流れに棹さす(ながれにさおさす)」の正しい意味は「流れに乗って、物事が順調に進行する」ですから、「流れに逆らう」という意味で使うことはできません。

棹とは、舟をこぐための長い棒のことです。

昔は、流れに乗っている船の船頭が、水底に棹をつきさして更に勢いをつける光景をよく見かけました。それを「流れに乗って、物事が順調に進行する」という意味で例えた語が「流れに棹さす」なのです。

しかし現在は、船頭が棹を操る光景を目にすることが少なくなったため、何に例えているのか分からない人が増え、誤用が広がってしまったのかもしれません。 また、「水をさす(上手くいっている事や間柄をわきから邪魔する)」と混同している人も多いと考えられます。
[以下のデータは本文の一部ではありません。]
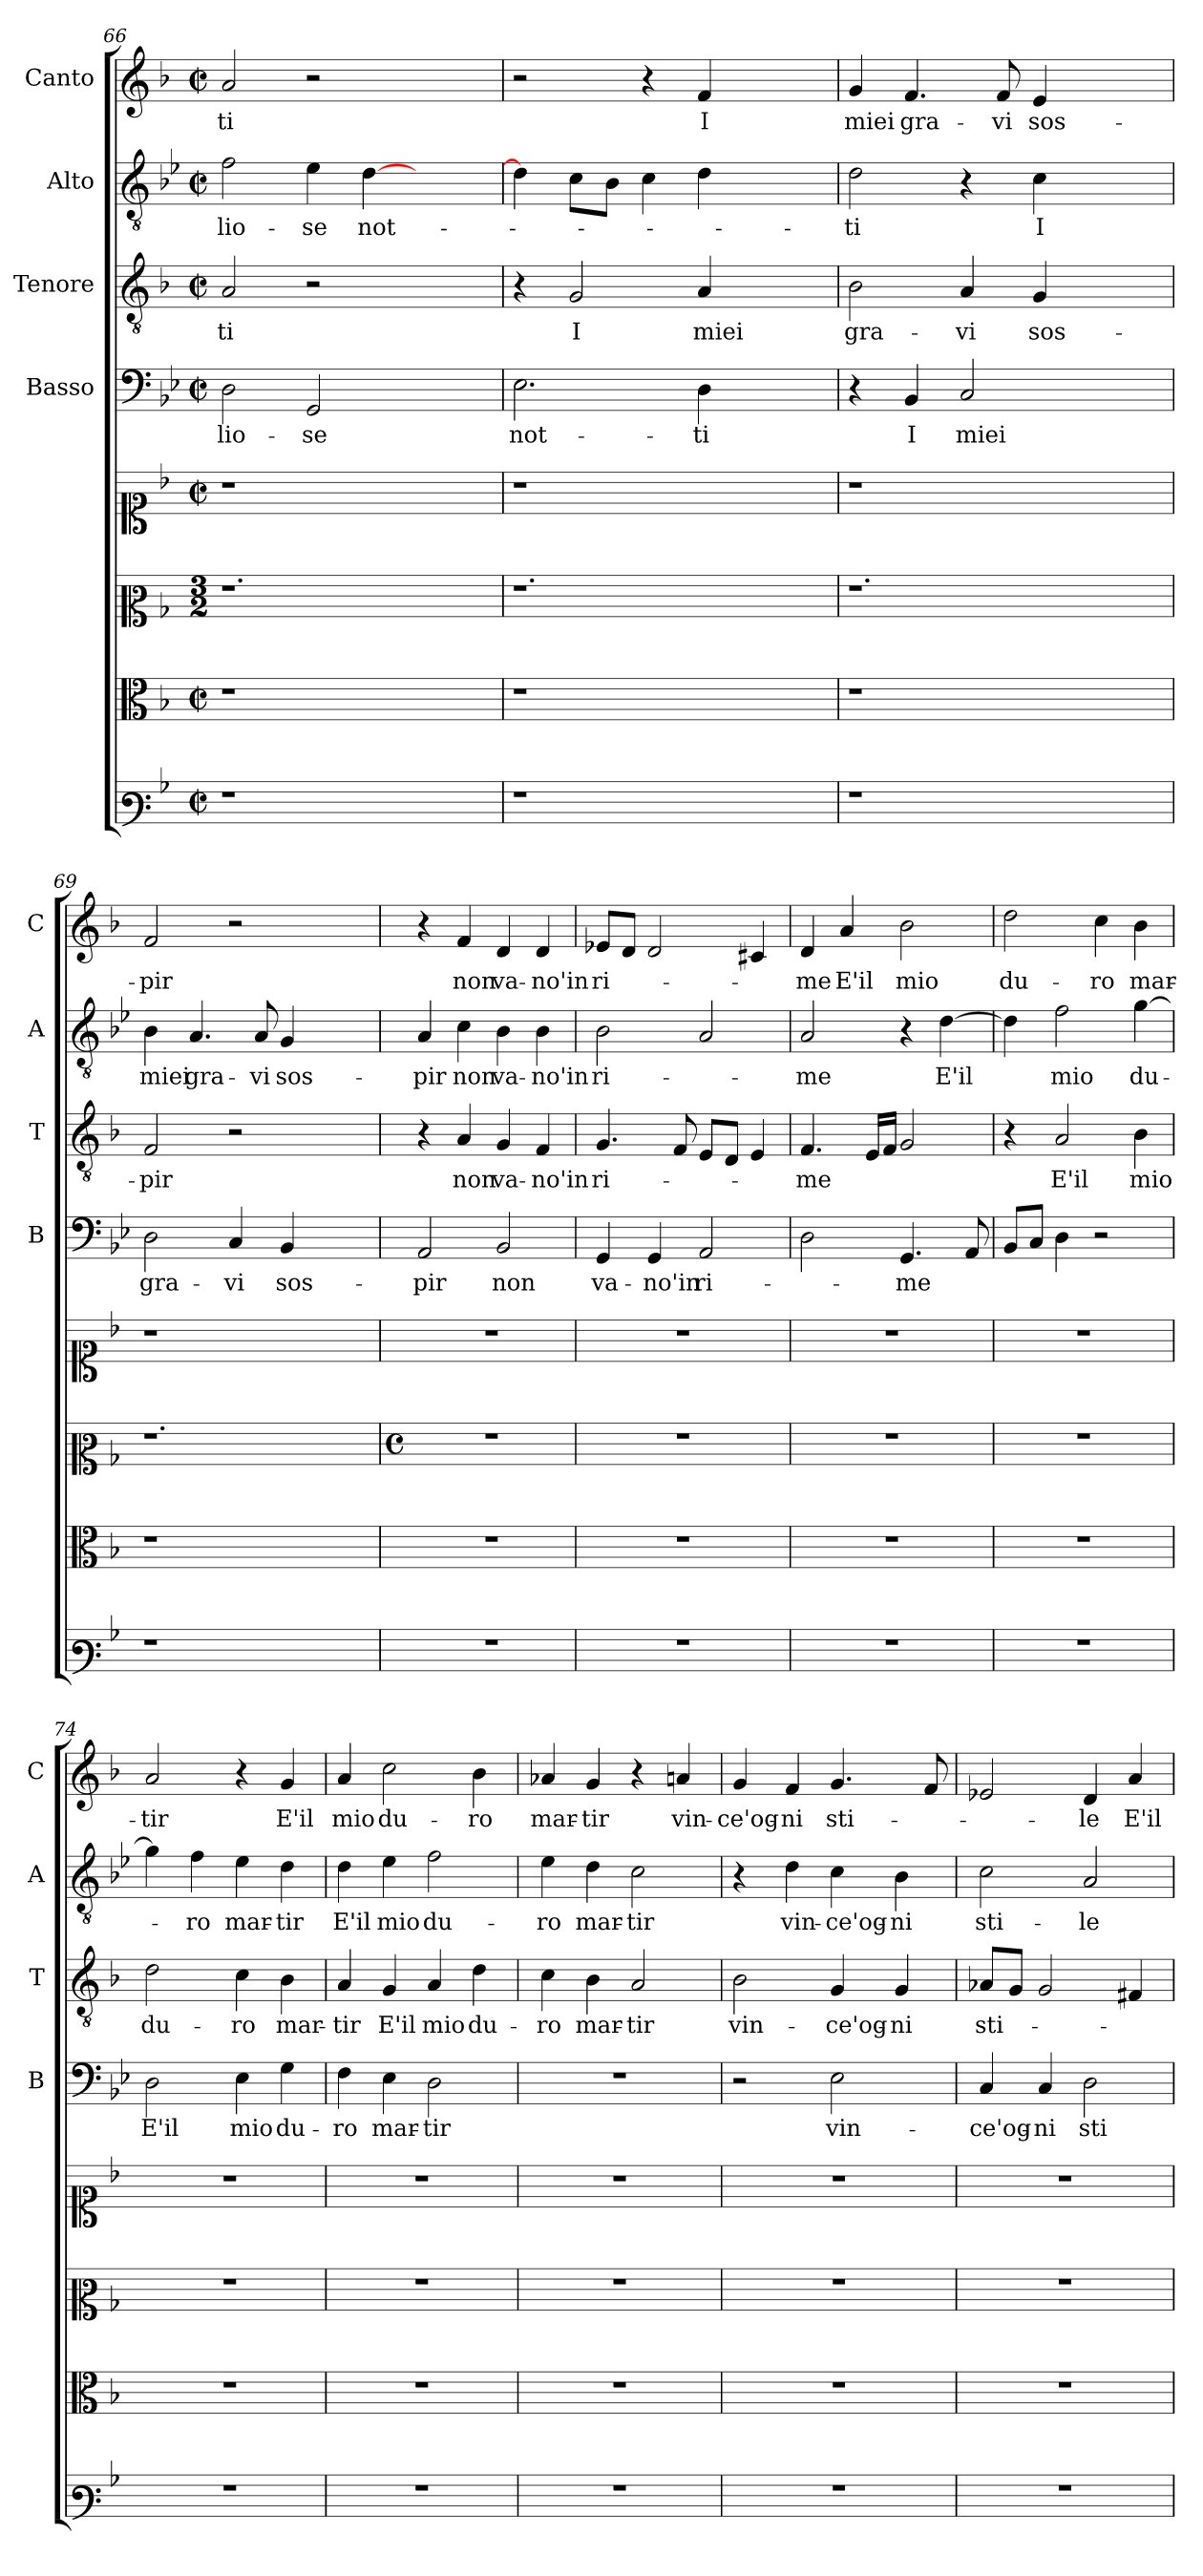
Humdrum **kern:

**kern	**kern	**kern	**kern	**kern	**text	**kern	**text	**kern	**text	**kern	**text
*part8	*part7	*part6	*part5	*part4	*part4	*part3	*part3	*part2	*part2	*part1	*part1
*staff8	*staff7	*staff6	*staff5	*staff4	*staff4	*staff3	*staff3	*staff2	*staff2	*staff1	*staff1
*	*	*	*	*I"Basso	*	*I"Tenore	*	*I"Alto	*	*I"Canto	*
*	*	*	*	*I'B	*	*I'T	*	*I'A	*	*I'C	*
*clefF3	*clefC3	*clefC2	*clefC1	*clefF4	*	*clefGv2	*	*clefGv2	*	*clefG2	*
*k[b-]	*k[b-]	*k[b-]	*k[b-]	*k[b-e-]	*	*k[b-]	*	*k[b-e-]	*	*k[b-]	*
*d:	*d:	*d:	*d:	*g:	*	*d:	*	*g:	*	*d:	*
*M2/2	*M2/2	*M3/2	*M2/2	*M2/2	*	*M2/2	*	*M2/2	*	*M2/2	*
*met(c|)	*met(c|)	*	*met(c|)	*met(c|)	*	*met(c|)	*	*met(c|)	*	*met(c|)	*
=66	=66	=66	=66	=66	=66	=66	=66	=66	=66	=66	=66
1r	1r	1.r	1r	2D\	-lio-	2A/	-ti	2f\	-lio-	2a/	-ti
.	.	.	.	2GG/	-se	2r	.	4e-\	-se	2r	.
.	.	.	.	.	.	.	.	[4d\	not-	.	.
2ryy	2ryy	.	2ryy	2ryy	.	2ryy	.	2ryy	.	2ryy	.
!!LO:PB:g=z
=67	=67	=67	=67	=67	=67	=67	=67	=67	=67	=67	=67
1r	1r	1.r	1r	2.E-\	not-	4r	.	4d\]	.	2r	.
.	.	.	.	.	.	2G/	I	8c\L	.	.	.
.	.	.	.	.	.	.	.	8B-\J	.	.	.
.	.	.	.	.	.	.	.	4c\	.	4r	.
.	.	.	.	4D\	-ti	4A/	miei	4d\	.	4f/	I
2ryy	2ryy	.	2ryy	2ryy	.	2ryy	.	2ryy	.	2ryy	.
=68	=68	=68	=68	=68	=68	=68	=68	=68	=68	=68	=68
1r	1r	1.r	1r	4r	.	2B-\	gra-	2d\	-ti	4g/	miei
.	.	.	.	4BB-/	I	.	.	.	.	4.f/	gra-
.	.	.	.	2C/	miei	4A/	-vi	4r	.	.	.
.	.	.	.	.	.	.	.	.	.	8f/	-vi
.	.	.	.	.	.	4G/	sos-	4c\	I	4e/	sos-
2ryy	2ryy	.	2ryy	2ryy	.	2ryy	.	2ryy	.	2ryy	.
=69	=69	=69	=69	=69	=69	=69	=69	=69	=69	=69	=69
1r	1r	1.r	1r	2D\	gra-	2F/	-pir	4B-\	miei	2f/	-pir
.	.	.	.	.	.	.	.	4.A/	gra-	.	.
.	.	.	.	4C/	-vi	2r	.	.	.	2r	.
.	.	.	.	.	.	.	.	8A/	-vi	.	.
.	.	.	.	4BB-/	sos-	.	.	4G/	sos-	.	.
2ryy	2ryy	.	2ryy	2ryy	.	2ryy	.	2ryy	.	2ryy	.
=70	=70	=70	=70	=70	=70	=70	=70	=70	=70	=70	=70
*	*	*M4/4	*	*	*	*	*	*	*	*	*
*	*	*met(c)	*	*	*	*	*	*	*	*	*
1r	1r	1r	1r	2AA/	-pir	4r	.	4A/	-pir	4r	.
.	.	.	.	.	.	4A/	non	4c\	non	4f/	non
.	.	.	.	2BB-/	non	4G/	va-	4B-\	va-	4d/	va-
.	.	.	.	.	.	4F/	-no'in	4B-\	-no'in	4d/	-no'in
=71	=71	=71	=71	=71	=71	=71	=71	=71	=71	=71	=71
1r	1r	1r	1r	4GG/	va-	4.G/	ri-	2B-\	ri-	8e-X/L	ri-
.	.	.	.	.	.	.	.	.	.	8d/J	.
.	.	.	.	4GG/	-no'in	.	.	.	.	2d/	.
.	.	.	.	.	.	8F/	.	.	.	.	.
.	.	.	.	2AA/	ri-	8E/L	.	2A/	.	.	.
.	.	.	.	.	.	8D/J	.	.	.	.	.
.	.	.	.	.	.	4E/	.	.	.	4c#X/	.
=72	=72	=72	=72	=72	=72	=72	=72	=72	=72	=72	=72
1r	1r	1r	1r	2D\	.	4.F/	-me	2A/	-me	4d/	-me
.	.	.	.	.	.	.	.	.	.	4a/	E'il
.	.	.	.	.	.	16E/LL	.	.	.	.	.
.	.	.	.	.	.	16F/JJ	.	.	.	.	.
.	.	.	.	4.GG/	-me	2G/	.	4r	.	2b-\	mio
.	.	.	.	.	.	.	.	[4d\	E'il	.	.
.	.	.	.	8AA/	.	.	.	.	.	.	.
!!LO:LB:g=z
=73	=73	=73	=73	=73	=73	=73	=73	=73	=73	=73	=73
1r	1r	1r	1r	8BB-/L	.	4r	.	4d\]	.	2dd\	du-
.	.	.	.	8C/J	.	.	.	.	.	.	.
.	.	.	.	4D\	.	2A/	E'il	2f\	mio	.	.
.	.	.	.	2r	.	.	.	.	.	4cc\	-ro
.	.	.	.	.	.	4B-\	mio	[4g\	du-	4b-\	mar-
=74	=74	=74	=74	=74	=74	=74	=74	=74	=74	=74	=74
1r	1r	1r	1r	2D\	E'il	2d\	du-	4g\]	.	2a/	-tir
.	.	.	.	.	.	.	.	4f\	-ro	.	.
.	.	.	.	4E-\	mio	4c\	-ro	4e-\	mar-	4r	.
.	.	.	.	4G\	du-	4B-\	mar-	4d\	-tir	4g/	E'il
=75	=75	=75	=75	=75	=75	=75	=75	=75	=75	=75	=75
1r	1r	1r	1r	4F\	-ro	4A/	-tir	4d\	E'il	4a/	mio
.	.	.	.	4E-\	mar-	4G/	E'il	4e-\	mio	2cc\	du-
.	.	.	.	2D\	-tir	4A/	mio	2f\	du-	.	.
.	.	.	.	.	.	4d\	du-	.	.	4b-\	-ro
=76	=76	=76	=76	=76	=76	=76	=76	=76	=76	=76	=76
1r	1r	1r	1r	1r	.	4c\	-ro	4e-\	-ro	4a-X/	mar-
.	.	.	.	.	.	4B-\	mar-	4d\	mar-	4g/	-tir
.	.	.	.	.	.	2A/	-tir	2c\	-tir	4r	.
.	.	.	.	.	.	.	.	.	.	4a/	vin-
=77	=77	=77	=77	=77	=77	=77	=77	=77	=77	=77	=77
1r	1r	1r	1r	2r	.	2B-\	vin-	4r	.	4g/	-ce'og-
.	.	.	.	.	.	.	.	4d\	vin-	4f/	-ni
.	.	.	.	2E-\	vin-	4G/	-ce'og-	4c\	-ce'og-	4.g/	sti-
.	.	.	.	.	.	4G/	-ni	4B-\	-ni	.	.
.	.	.	.	.	.	.	.	.	.	8f/	.
=78	=78	=78	=78	=78	=78	=78	=78	=78	=78	=78	=78
1r	1r	1r	1r	4C/	-ce'og-	8A-X/L	sti-	2c\	sti-	2e-X/	.
.	.	.	.	.	.	8G/J	.	.	.	.	.
.	.	.	.	4C/	-ni	2G/	.	.	.	.	.
.	.	.	.	2D\	sti-	.	.	2A/	-le	4d/	-le
.	.	.	.	.	.	4F#X/	.	.	.	4a/	E'il
=	=	=	=	=	=	=	=	=	=	=	=
*-	*-	*-	*-	*-	*-	*-	*-	*-	*-	*-	*-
文化庁が平成24年度に行った「国語に関する世論調査」では正しい意味を選んだ人の割合が23.4%誤った意味を選んだ人の割合が59.4%でした。

平成14年度の正答率は12.4%で平成18年度は17.5%ですから、正しい使い方をする人は微増しています。誤った使い方をする人も微減していますが、それでも誤用する人の方が圧倒的な多数派です。状況や相手によっては類義語を用いた方がいいでしょう。

「流れに棹さす」を使った例文

○ プロ野球の試合で地元チームが優勢だったが、流れに棹さすようにルーキがソロホームランを放った。
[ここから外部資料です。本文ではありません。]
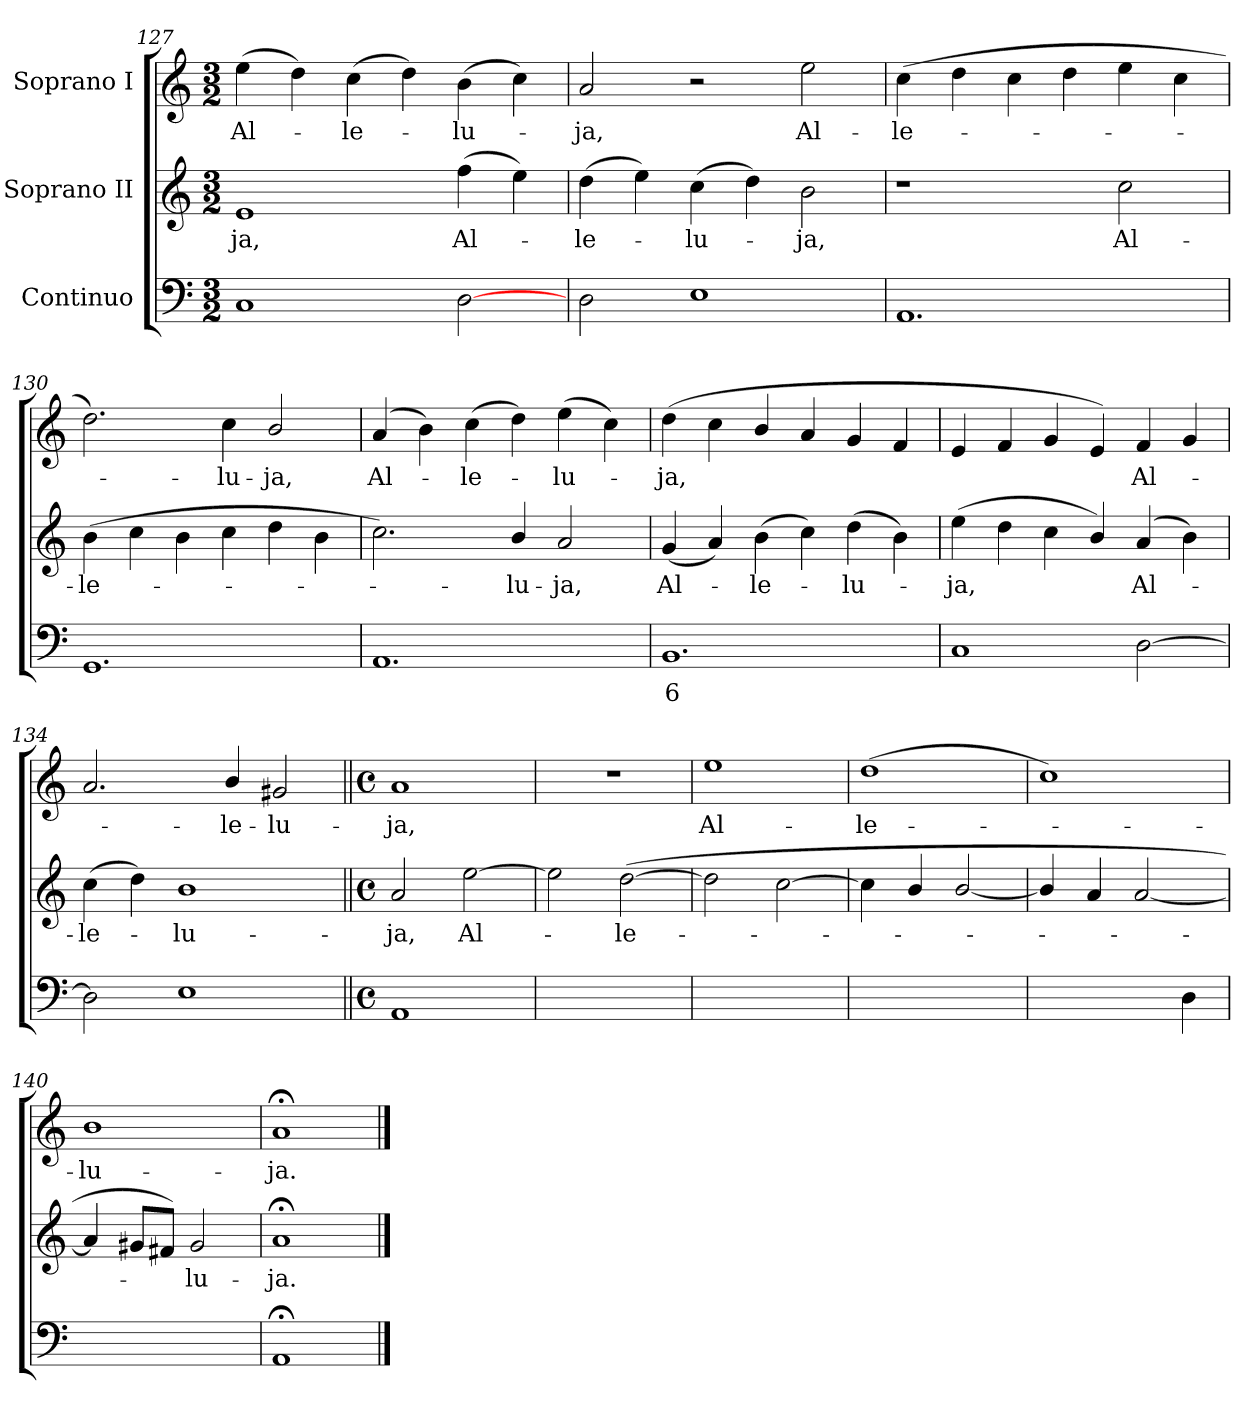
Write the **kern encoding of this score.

**kern	**text	**kern	**text	**kern	**text
*part3	*part3	*part2	*part2	*part1	*part1
*staff3	*staff3	*staff2	*staff2	*staff1	*staff1
*I"Continuo	*	*I"Soprano II	*	*I"Soprano I	*
*clefF4	*	*clefG2	*	*clefG2	*
*k[]	*	*k[]	*	*k[]	*
*C:	*	*C:	*	*C:	*
*M3/2	*	*M3/2	*	*M3/2	*
=127	=127	=127	=127	=127	=127
!	!	!	!LO:LY:b	!	!LO:LY:b
1C	.	1e	ja,	(>4ee	Al-
.	.	.	.	4dd)	.
!	!	!	!	!	!LO:LY:b
.	.	.	.	(>4cc	le-
.	.	.	.	4dd)	.
!	!	!	!LO:LY:b	!	!LO:LY:b
[2D	.	(>4ff	Al-	(>4b	lu-
.	.	4ee)	.	4cc)	.
=128	=128	=128	=128	=128	=128
!	!	!	!LO:LY:b	!	!LO:LY:b
2D	.	(>4dd	le-	2a	ja,
.	.	4ee)	.	.	.
!	!	!	!LO:LY:b	!	!
1E	.	(>4cc	lu-	2r	.
.	.	4dd)	.	.	.
!	!	!	!LO:LY:b	!	!LO:LY:b
.	.	2b	ja,	2ee	Al-
!!LO:LB:g=z
=129	=129	=129	=129	=129	=129
!	!	!	!	!	!LO:LY:b
1.AA	.	1r	.	(>4cc	-le-
.	.	.	.	4dd	.
.	.	.	.	4cc	.
.	.	.	.	4dd	.
!	!	!	!LO:LY:b	!	!
.	.	2cc	Al-	4ee	.
.	.	.	.	4cc	.
=130	=130	=130	=130	=130	=130
!	!	!	!LO:LY:b	!	!
1.GG	.	(>4b	-le-	2.dd)	.
.	.	4cc	.	.	.
.	.	4b	.	.	.
!	!	!	!	!	!LO:LY:b
.	.	4cc	.	4cc	lu-
!	!	!	!	!	!LO:LY:b
.	.	4dd	.	2b/	-ja,
.	.	4b	.	.	.
=131	=131	=131	=131	=131	=131
!	!	!	!	!	!LO:LY:b
1.AA	.	2.cc)	.	(<4a	Al-
.	.	.	.	4b)	.
!	!	!	!	!	!LO:LY:b
.	.	.	.	(>4cc	le-
!	!	!	!LO:LY:b	!	!
.	.	4b/	lu-	4dd)	.
!	!	!	!LO:LY:b	!	!LO:LY:b
.	.	2a	-ja,	(>4ee	lu-
.	.	.	.	4cc)	.
=132	=132	=132	=132	=132	=132
!	!LO:LY:b	!	!LO:LY:b	!	!LO:LY:b
1.BB	6	(<4g	Al-	(<4dd	ja,
.	.	4a)	.	4cc	.
!	!	!	!LO:LY:b	!	!
.	.	(>4b	le-	4b/	.
.	.	4cc)	.	4a	.
!	!	!	!LO:LY:b	!	!
.	.	(>4dd	lu-	4g	.
.	.	4b)	.	4f	.
=133	=133	=133	=133	=133	=133
!	!	!	!LO:LY:b	!	!
1C	.	(>4ee	ja,	4e	.
.	.	4dd	.	4f	.
.	.	4cc	.	4g	.
.	.	4b/)	.	4e)	.
!	!	!	!LO:LY:b	!	!LO:LY:b
[2D	.	(<4a	Al-	4f	Al-
.	.	4b)	.	4g	.
!!LO:LB:g=z
=134	=134	=134	=134	=134	=134
!	!	!	!LO:LY:b	!	!
2D]	.	(>4cc	le-	2.a	.
.	.	4dd)	.	.	.
!	!	!	!LO:LY:b	!	!
1E	.	1b	lu-	.	.
!	!	!	!	!	!LO:LY:b
.	.	.	.	4b/	le-
!	!	!	!	!	!LO:LY:b
.	.	.	.	2g#X	-lu-
=135||	=135||	=135||	=135||	=135||	=135||
*M4/4	*	*M4/4	*	*M4/4	*
*met(c)	*	*met(c)	*	*met(c)	*
!	!	!	!LO:LY:b	!	!LO:LY:b
1AA	.	2a	-ja,	1a	-ja,
!	!	!	!LO:LY:b	!	!
.	.	[2ee	Al-	.	.
=136	=136	=136	=136	=136	=136
!	!LO:LY:b	!	!	!	!
[2GGyy	6	2ee]	.	1r	.
!	!LO:LY:b	!	!LO:LY:b	!	!
2GGyy]	5	(<[2dd	le-	.	.
=137	=137	=137	=137	=137	=137
!	!LO:LY:b	!	!	!	!LO:LY:b
[2AAyy	4	2dd]	.	1ee	Al-
2AAyy]	.	[2cc	.	.	.
=138	=138	=138	=138	=138	=138
!	!LO:LY:b	!	!	!	!LO:LY:b
[2BByy	9	4cc]	.	(>1dd	-le-
.	.	4b/	.	.	.
!	!LO:LY:b	!	!	!	!
2BByy]	8	[2b/	.	.	.
=139	=139	=139	=139	=139	=139
!	!LO:LY:b	!	!	!	!
[2Cyy	7	4b/]	.	1cc)	.
.	.	4a	.	.	.
!	!LO:LY:b	!	!	!	!
4Cyy]	6	[2a	.	.	.
4D	.	.	.	.	.
=140	=140	=140	=140	=140	=140
!	!LO:LY:b	!	!	!	!LO:LY:b
[2Eyy	4	4a]	.	1b	lu-
.	.	8g#XL	.	.	.
.	.	8f#XJ)	.	.	.
!	!	!	!LO:LY:b	!	!
2Eyy]	.	2g#	lu-	.	.
=141	=141	=141	=141	=141	=141
!	!	!	!LO:LY:b	!	!LO:LY:b
1AA;<	.	1a;<	-ja.	1a;<	-ja.
==	==	==	==	==	==
*-	*-	*-	*-	*-	*-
○ 元々、健康食品の売り上げが堅調だったウチの会社は、健康ブームの流れに棹さして更に業績を伸ばした。

×皆が奮起しようとしている時に、流れに棹さすような発言はよしてくれよ。

×オリンピック開催で色んなスポーツが盛り上がっていたのに、コロナ禍が流れに棹さしてしまったな。

「流れに棹さす」の類義語

◇ 順風満帆…物事が順調に運ぶこと。

◇ とんとん拍子…物事が順調に進むこと。

◇ 得手に帆を揚げる…得意なことを発揮できるよい機会が到来し、調子に乗ってすること。